## What you need to do
Below are some records. Return exactly their lines from the one containing "ring tip: (122, 72)" through the one containing "thumb mcp: (349, 378)", and drop the pictures.
+++
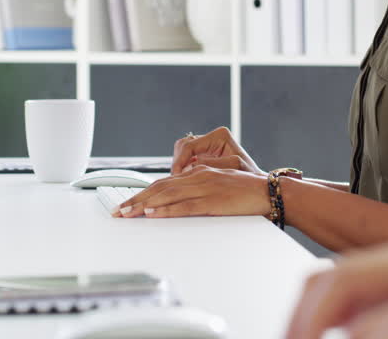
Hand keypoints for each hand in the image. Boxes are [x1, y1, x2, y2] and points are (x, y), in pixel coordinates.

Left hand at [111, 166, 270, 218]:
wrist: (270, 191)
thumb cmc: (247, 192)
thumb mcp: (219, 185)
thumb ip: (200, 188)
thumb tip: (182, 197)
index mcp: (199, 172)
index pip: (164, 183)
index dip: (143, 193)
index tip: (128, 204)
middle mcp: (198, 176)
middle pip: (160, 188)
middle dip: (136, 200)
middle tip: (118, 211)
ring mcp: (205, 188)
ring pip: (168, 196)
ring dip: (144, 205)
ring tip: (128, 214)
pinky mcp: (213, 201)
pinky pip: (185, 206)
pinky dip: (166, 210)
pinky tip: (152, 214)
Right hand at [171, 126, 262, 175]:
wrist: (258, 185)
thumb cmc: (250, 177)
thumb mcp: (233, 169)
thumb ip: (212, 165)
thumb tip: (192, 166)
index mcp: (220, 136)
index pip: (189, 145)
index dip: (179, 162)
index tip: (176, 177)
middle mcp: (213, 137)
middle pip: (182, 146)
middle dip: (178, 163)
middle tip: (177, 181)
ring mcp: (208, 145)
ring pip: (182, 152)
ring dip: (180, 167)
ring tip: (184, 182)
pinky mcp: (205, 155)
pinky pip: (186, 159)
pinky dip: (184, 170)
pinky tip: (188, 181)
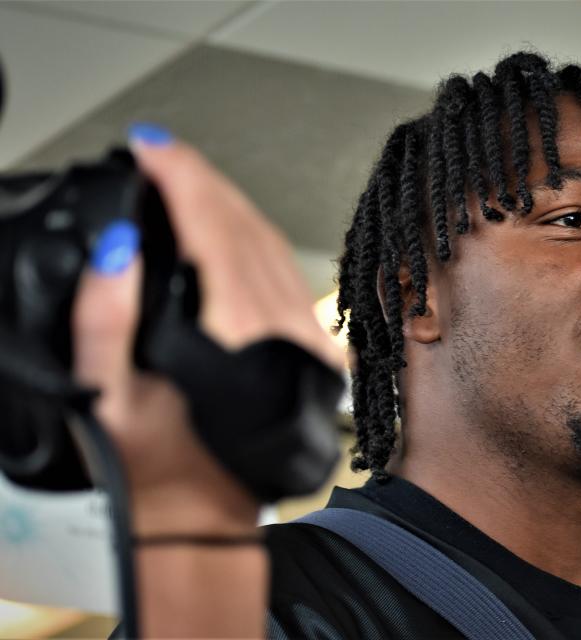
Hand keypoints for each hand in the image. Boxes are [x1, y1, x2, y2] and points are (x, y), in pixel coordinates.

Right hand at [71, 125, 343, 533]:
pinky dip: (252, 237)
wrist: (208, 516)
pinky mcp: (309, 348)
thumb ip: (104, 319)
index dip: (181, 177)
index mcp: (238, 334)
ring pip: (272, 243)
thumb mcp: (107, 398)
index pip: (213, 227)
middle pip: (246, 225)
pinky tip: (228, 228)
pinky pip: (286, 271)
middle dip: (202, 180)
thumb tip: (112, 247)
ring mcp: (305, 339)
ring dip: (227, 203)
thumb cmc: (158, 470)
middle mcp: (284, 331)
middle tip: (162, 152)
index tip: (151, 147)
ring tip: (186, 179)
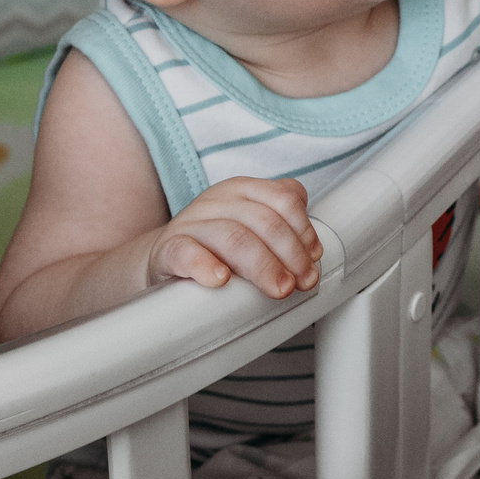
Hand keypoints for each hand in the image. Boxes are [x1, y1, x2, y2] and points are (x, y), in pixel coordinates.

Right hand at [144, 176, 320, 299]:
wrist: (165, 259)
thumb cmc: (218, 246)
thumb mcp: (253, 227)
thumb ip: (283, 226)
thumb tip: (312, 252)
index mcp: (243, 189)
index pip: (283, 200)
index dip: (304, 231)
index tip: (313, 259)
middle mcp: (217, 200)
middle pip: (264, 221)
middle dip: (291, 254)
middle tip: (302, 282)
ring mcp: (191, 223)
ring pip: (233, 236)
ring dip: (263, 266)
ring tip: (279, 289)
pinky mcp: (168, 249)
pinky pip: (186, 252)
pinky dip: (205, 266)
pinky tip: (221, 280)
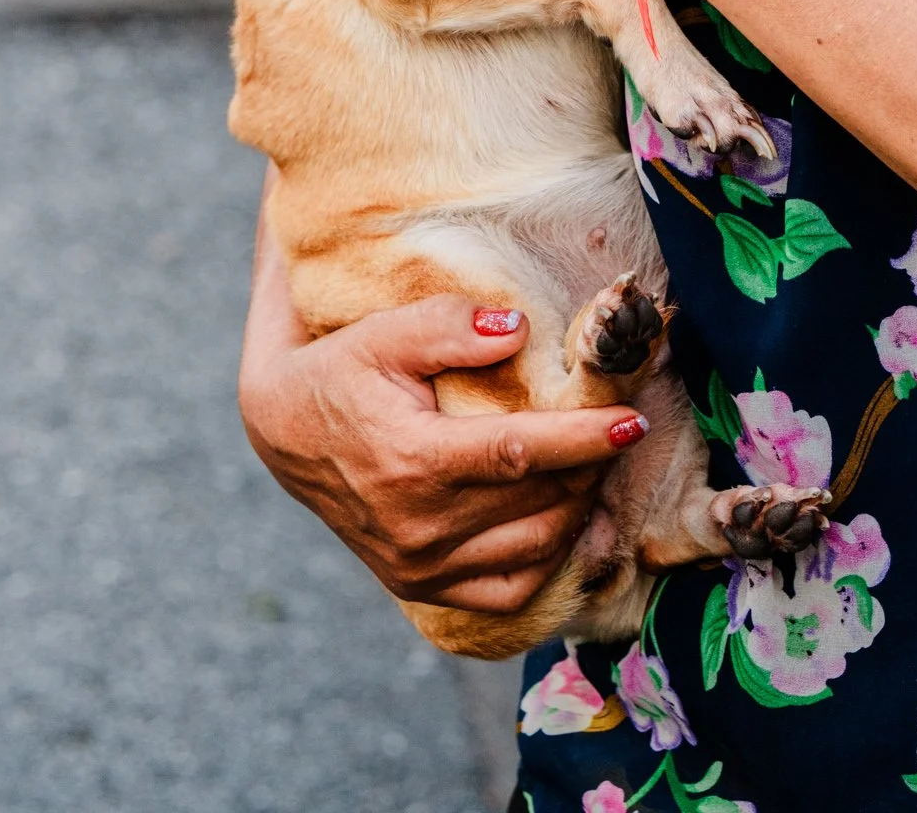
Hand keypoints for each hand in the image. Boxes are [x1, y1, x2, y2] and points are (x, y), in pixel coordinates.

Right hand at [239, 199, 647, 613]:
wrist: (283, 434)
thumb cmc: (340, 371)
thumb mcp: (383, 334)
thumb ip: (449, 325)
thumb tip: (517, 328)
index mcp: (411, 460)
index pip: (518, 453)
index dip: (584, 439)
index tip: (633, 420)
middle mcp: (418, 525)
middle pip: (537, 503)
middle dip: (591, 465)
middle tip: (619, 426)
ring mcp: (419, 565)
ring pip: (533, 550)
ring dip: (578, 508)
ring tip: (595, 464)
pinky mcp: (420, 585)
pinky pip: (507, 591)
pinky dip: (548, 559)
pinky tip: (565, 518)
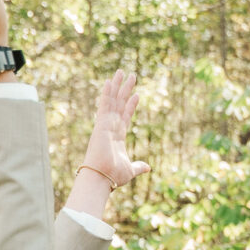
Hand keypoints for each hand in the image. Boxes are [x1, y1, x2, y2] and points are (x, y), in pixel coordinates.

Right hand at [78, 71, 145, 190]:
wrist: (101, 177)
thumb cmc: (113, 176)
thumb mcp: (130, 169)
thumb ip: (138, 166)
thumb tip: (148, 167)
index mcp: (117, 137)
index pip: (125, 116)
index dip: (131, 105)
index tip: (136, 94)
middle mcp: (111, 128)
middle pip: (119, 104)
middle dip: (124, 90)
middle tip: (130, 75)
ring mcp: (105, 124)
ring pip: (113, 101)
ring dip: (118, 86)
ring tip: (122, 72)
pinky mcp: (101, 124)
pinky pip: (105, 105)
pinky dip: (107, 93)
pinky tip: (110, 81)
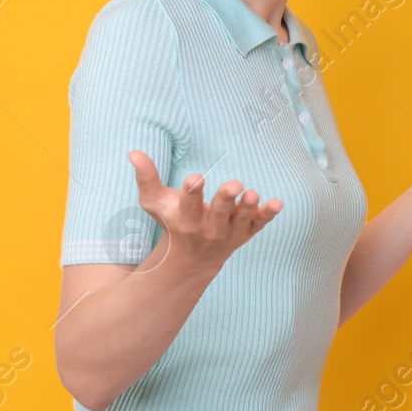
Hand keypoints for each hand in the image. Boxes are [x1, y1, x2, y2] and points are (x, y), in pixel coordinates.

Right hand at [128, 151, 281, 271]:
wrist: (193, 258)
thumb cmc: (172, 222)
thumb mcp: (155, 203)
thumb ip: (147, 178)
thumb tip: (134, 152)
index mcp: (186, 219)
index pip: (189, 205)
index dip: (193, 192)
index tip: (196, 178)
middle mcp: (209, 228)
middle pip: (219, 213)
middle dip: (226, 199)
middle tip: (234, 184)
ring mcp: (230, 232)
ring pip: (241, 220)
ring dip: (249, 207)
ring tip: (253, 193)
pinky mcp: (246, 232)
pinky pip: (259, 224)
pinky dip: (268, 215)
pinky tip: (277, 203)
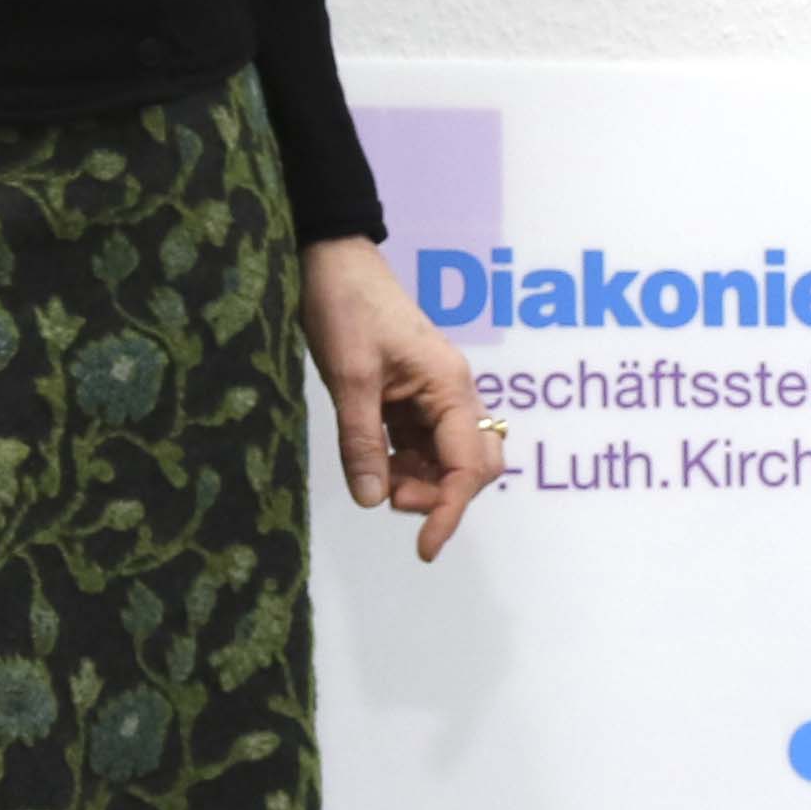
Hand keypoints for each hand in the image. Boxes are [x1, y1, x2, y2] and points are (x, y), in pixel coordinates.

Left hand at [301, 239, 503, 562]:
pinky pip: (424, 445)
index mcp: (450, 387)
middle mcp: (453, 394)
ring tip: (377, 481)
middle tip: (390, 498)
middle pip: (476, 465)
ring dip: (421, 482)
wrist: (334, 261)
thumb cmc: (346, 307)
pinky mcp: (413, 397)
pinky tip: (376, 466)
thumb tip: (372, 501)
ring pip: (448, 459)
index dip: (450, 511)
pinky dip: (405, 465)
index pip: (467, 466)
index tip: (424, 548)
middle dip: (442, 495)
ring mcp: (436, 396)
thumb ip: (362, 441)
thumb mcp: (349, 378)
+++
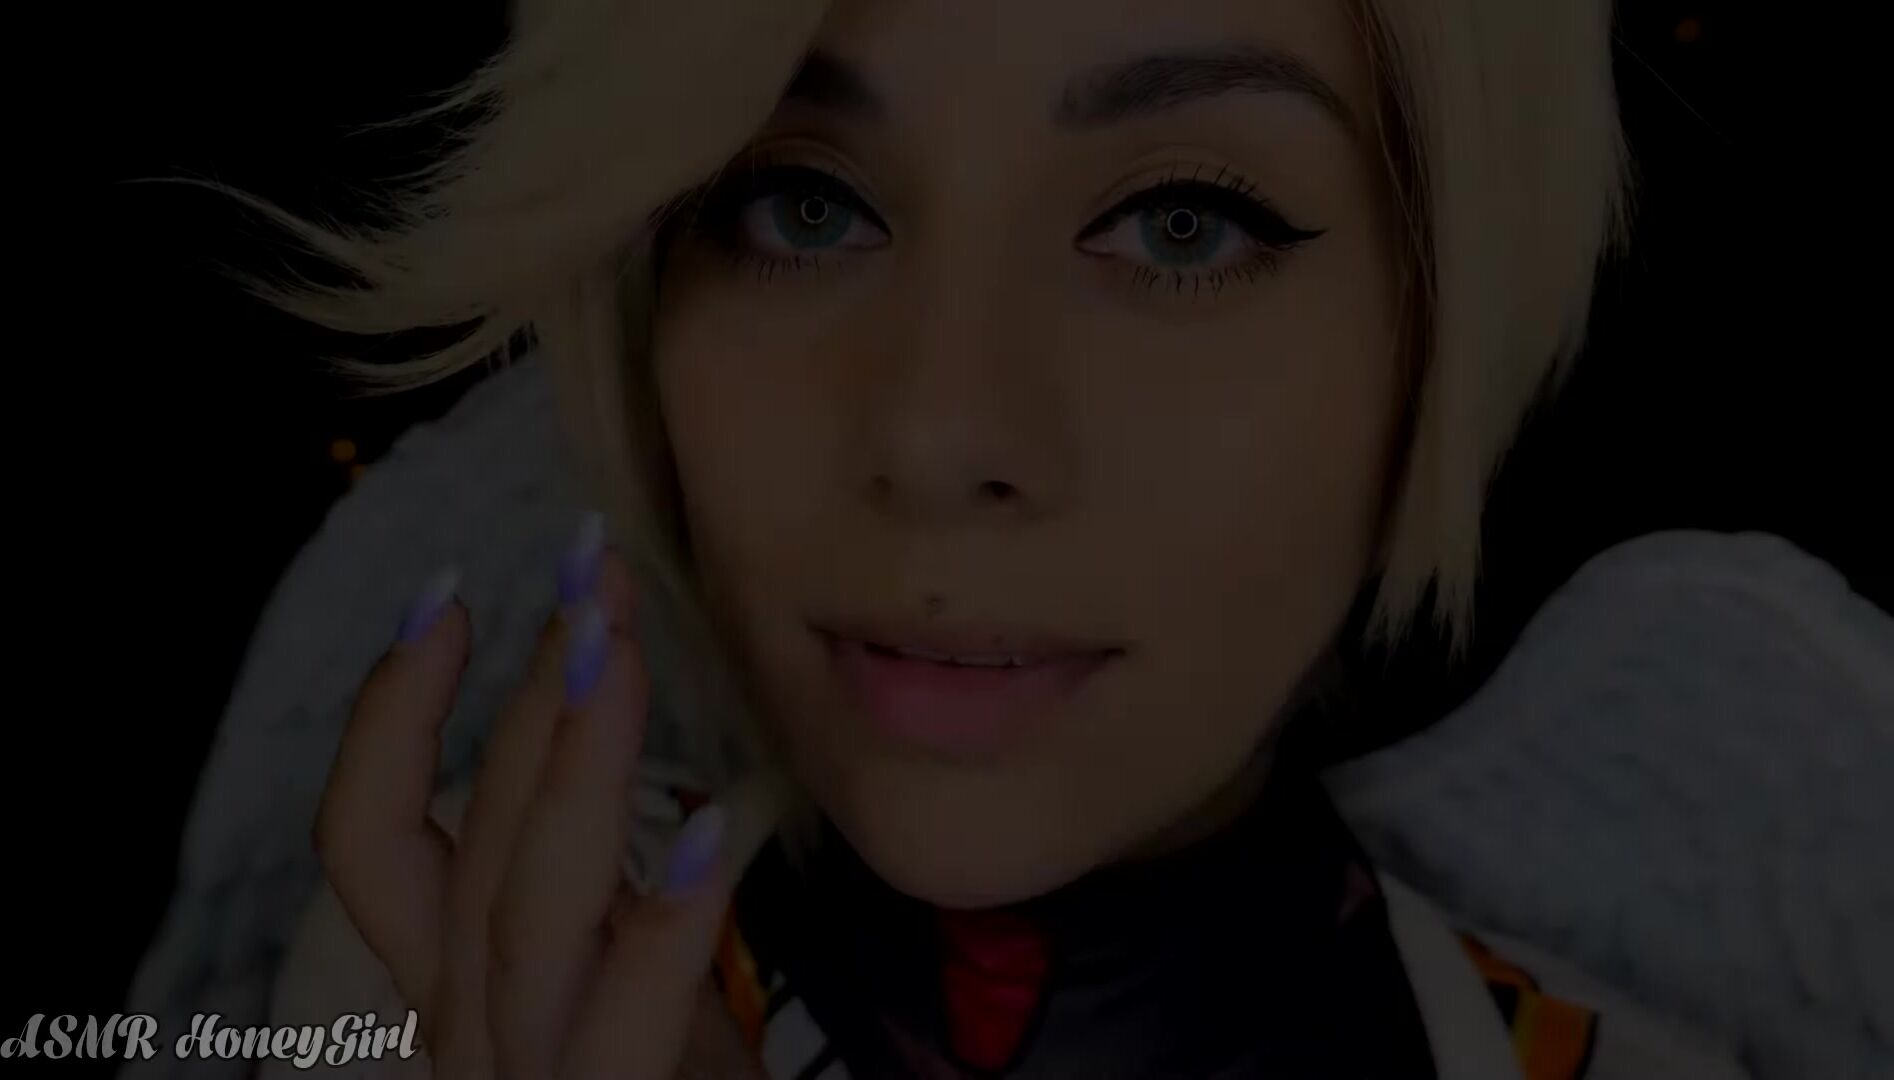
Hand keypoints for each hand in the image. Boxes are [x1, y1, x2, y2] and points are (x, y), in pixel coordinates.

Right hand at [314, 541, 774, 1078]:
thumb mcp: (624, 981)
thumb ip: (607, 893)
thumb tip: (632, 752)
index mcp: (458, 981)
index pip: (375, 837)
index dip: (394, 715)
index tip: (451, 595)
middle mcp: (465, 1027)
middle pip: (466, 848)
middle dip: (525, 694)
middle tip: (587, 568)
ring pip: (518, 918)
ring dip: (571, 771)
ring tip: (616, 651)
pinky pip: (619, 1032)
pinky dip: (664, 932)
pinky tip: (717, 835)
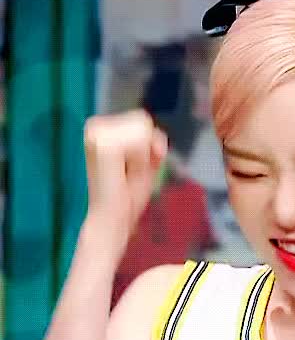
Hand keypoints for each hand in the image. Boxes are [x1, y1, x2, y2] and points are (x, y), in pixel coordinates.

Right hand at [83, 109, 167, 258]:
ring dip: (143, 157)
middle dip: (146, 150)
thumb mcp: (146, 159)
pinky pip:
+++
## Solution for this task
ring tip: (122, 72)
pinky mcp: (101, 124)
pinky pip: (105, 105)
pinky dip: (107, 93)
pinky tip: (110, 81)
Hand keypoints for each hand in the image. Boxes are [x1, y1, x2, y2] and points are (x, y), in pixel coordinates.

Right hand at [128, 151, 281, 271]:
wrist: (193, 258)
thumb cmc: (172, 222)
thumb mcp: (155, 203)
thumb ip: (147, 178)
thumb tip: (134, 152)
index mcp: (186, 219)
index pip: (189, 205)
index dip: (193, 192)
index tip: (196, 178)
middle mcp: (209, 228)
middle pip: (219, 213)
middle dip: (226, 199)
middle tip: (234, 184)
ring mcp: (230, 232)
ring pip: (241, 220)
ring dip: (249, 207)
ring tip: (253, 193)
pinky mcp: (246, 232)
pinky pip: (259, 224)
pinky dip: (268, 215)
pinky tip: (277, 203)
Hand keypoints for each hand in the image. Boxes are [x1, y1, x2, y2] and points are (x, y), in pixel coordinates.

Left hand at [301, 239, 503, 562]:
pinky pip: (424, 445)
index mcp: (450, 387)
middle mcp: (453, 394)
ring tip: (377, 481)
middle tip: (390, 498)
middle pip: (476, 465)
ring dip: (421, 482)
wrist: (334, 261)
thumb cmc: (346, 307)
pinky mcp: (413, 397)
pinky tip: (376, 466)
thumb tip: (372, 501)
ring pip: (448, 459)
index dip: (450, 511)
pinky dip: (405, 465)
index pip: (467, 466)
index tip: (424, 548)
middle dip: (442, 495)
ring mcp: (436, 396)
thumb ip: (362, 441)
thumb mcp: (349, 378)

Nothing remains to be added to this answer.